-------- RECORDS FOR THE EXERCISE --------

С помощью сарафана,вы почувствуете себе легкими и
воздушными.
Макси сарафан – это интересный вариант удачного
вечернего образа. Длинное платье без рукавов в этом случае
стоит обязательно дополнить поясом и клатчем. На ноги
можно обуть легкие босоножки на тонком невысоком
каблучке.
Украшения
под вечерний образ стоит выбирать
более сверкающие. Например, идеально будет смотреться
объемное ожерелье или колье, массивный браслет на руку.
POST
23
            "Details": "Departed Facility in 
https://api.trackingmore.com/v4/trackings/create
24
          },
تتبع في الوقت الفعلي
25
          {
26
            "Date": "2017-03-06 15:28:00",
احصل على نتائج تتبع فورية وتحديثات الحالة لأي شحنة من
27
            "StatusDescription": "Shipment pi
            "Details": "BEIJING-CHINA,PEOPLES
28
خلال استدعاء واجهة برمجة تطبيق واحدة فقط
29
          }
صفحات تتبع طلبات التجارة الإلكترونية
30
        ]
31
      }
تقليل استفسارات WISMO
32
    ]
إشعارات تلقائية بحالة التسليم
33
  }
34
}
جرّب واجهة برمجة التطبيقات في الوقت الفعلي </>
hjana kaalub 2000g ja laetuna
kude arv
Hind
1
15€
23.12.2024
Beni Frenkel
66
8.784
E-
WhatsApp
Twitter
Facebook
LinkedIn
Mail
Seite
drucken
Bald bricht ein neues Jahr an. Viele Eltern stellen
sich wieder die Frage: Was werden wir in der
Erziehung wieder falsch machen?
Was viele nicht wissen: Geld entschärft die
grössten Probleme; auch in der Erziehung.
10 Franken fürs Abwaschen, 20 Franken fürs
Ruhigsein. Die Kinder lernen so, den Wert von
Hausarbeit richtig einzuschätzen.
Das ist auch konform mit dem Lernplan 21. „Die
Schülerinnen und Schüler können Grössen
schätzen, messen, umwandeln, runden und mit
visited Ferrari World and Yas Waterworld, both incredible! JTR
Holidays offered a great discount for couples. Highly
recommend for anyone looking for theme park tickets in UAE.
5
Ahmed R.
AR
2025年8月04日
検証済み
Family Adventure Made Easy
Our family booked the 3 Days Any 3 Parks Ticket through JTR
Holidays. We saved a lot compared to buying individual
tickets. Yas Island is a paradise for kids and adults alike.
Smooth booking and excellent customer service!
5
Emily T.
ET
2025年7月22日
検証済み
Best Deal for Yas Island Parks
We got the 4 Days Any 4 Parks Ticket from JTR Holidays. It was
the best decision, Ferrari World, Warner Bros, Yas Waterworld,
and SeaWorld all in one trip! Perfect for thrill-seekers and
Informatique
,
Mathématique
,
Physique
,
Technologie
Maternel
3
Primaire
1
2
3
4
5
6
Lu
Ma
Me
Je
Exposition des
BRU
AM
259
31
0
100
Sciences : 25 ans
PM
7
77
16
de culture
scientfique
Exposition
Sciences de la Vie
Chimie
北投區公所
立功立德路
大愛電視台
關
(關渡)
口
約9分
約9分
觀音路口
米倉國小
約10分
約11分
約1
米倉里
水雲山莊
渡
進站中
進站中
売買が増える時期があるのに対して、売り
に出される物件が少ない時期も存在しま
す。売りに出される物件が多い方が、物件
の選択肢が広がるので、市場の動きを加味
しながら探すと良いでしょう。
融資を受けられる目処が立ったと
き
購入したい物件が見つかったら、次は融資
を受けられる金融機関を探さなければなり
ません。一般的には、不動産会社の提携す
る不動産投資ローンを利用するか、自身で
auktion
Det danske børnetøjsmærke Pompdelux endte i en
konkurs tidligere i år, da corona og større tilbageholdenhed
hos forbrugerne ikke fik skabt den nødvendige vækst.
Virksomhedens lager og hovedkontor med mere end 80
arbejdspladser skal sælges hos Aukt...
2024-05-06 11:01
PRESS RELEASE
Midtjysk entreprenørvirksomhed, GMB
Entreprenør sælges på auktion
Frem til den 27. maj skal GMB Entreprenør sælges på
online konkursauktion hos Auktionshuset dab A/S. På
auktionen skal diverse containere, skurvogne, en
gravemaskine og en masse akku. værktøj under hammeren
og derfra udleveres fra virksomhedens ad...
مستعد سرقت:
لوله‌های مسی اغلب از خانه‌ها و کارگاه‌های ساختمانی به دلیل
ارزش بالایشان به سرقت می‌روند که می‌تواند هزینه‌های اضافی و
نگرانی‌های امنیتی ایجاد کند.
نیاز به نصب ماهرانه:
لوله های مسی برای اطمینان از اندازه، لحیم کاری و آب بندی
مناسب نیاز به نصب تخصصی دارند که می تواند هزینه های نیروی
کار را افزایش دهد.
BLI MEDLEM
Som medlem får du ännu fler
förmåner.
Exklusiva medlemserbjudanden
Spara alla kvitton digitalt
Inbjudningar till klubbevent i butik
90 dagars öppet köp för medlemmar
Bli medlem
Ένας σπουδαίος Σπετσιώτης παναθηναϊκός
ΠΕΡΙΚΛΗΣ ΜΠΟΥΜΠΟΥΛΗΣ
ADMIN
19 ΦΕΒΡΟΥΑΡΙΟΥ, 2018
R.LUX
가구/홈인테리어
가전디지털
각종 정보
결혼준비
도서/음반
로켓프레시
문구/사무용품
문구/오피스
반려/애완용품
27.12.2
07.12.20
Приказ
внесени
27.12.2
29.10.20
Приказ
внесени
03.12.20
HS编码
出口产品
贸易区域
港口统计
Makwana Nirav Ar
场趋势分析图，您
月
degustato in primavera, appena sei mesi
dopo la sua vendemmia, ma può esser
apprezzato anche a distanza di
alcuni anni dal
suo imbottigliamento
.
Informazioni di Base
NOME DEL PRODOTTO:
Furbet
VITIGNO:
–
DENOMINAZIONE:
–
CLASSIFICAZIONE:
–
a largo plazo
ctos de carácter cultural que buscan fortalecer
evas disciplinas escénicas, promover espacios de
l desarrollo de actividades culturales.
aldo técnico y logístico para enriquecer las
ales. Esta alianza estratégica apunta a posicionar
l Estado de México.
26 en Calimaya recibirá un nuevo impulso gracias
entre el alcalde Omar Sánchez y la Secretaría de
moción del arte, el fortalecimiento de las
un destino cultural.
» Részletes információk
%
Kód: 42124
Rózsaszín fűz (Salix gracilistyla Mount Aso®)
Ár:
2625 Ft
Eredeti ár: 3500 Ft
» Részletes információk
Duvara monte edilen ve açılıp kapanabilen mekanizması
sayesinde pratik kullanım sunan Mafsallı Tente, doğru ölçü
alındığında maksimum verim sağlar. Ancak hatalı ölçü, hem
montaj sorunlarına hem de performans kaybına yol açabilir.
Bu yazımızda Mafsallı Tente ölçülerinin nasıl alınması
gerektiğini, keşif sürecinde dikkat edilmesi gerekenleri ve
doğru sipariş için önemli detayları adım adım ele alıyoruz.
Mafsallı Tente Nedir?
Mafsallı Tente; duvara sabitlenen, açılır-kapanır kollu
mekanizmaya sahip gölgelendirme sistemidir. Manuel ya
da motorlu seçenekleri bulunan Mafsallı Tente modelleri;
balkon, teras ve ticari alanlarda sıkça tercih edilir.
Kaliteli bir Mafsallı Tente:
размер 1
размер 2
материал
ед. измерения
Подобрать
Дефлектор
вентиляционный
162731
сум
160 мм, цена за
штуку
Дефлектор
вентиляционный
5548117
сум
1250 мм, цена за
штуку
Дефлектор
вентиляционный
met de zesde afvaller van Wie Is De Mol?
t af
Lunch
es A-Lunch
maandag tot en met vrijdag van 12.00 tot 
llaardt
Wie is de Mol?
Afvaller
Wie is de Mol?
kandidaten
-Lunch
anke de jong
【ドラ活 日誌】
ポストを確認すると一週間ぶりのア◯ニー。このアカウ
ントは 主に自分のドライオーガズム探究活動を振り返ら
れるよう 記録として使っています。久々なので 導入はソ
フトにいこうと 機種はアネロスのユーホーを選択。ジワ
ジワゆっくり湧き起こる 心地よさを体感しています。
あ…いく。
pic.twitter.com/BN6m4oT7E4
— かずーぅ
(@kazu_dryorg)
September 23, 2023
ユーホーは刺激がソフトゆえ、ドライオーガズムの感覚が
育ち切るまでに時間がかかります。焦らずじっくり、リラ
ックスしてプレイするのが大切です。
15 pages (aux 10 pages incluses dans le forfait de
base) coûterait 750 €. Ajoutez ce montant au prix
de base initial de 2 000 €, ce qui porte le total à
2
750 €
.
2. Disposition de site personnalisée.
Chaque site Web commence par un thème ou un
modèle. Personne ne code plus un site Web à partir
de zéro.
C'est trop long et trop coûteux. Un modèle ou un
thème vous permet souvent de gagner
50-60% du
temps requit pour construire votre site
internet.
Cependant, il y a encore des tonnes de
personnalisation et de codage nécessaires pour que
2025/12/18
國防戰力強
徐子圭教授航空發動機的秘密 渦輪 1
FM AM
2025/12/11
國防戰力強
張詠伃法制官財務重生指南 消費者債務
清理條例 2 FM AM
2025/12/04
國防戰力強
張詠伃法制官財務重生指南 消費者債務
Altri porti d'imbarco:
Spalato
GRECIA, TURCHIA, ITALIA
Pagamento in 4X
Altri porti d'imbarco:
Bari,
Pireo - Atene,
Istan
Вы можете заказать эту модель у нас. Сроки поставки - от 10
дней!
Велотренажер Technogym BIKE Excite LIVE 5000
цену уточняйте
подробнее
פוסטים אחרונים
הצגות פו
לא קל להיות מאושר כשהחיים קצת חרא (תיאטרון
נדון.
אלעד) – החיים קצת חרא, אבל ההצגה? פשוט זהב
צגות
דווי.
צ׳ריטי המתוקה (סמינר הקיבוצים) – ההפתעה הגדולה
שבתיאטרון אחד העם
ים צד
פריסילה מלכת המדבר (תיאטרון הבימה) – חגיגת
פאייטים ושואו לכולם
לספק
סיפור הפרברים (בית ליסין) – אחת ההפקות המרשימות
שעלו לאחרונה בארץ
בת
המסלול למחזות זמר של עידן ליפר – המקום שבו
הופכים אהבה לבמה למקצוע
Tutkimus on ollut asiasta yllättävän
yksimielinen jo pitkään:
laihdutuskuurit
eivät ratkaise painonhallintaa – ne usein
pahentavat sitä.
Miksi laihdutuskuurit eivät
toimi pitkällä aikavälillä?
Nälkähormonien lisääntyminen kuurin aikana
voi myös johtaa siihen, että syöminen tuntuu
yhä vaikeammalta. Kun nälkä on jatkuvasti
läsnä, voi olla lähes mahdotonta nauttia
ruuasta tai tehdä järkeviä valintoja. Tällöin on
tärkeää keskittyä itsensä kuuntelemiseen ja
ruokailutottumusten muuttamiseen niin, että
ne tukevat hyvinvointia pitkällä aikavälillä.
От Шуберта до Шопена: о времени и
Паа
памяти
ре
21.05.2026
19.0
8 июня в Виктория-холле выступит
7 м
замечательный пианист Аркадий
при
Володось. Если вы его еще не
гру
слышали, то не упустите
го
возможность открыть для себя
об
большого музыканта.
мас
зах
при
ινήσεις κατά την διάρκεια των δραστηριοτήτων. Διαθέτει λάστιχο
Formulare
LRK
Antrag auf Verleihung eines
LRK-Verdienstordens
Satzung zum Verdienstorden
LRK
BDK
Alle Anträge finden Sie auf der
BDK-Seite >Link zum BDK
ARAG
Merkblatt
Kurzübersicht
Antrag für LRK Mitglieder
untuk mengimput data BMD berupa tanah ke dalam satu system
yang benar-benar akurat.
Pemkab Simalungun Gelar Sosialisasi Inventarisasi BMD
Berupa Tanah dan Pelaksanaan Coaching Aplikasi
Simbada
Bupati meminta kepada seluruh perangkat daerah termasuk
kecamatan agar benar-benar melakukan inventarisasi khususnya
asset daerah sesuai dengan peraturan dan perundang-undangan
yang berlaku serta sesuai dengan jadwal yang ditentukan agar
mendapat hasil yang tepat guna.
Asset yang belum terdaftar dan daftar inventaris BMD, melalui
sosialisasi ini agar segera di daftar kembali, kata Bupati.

--------

WHAT YOU WILL DO | Copy the lines of the material word for word, from its first line through the line containing "под вечерний образ стоит выбирать".

FINAL ANSWER |
С помощью сарафана,вы почувствуете себе легкими и
воздушными.
Макси сарафан – это интересный вариант удачного
вечернего образа. Длинное платье без рукавов в этом случае
стоит обязательно дополнить поясом и клатчем. На ноги
можно обуть легкие босоножки на тонком невысоком
каблучке.
Украшения
под вечерний образ стоит выбирать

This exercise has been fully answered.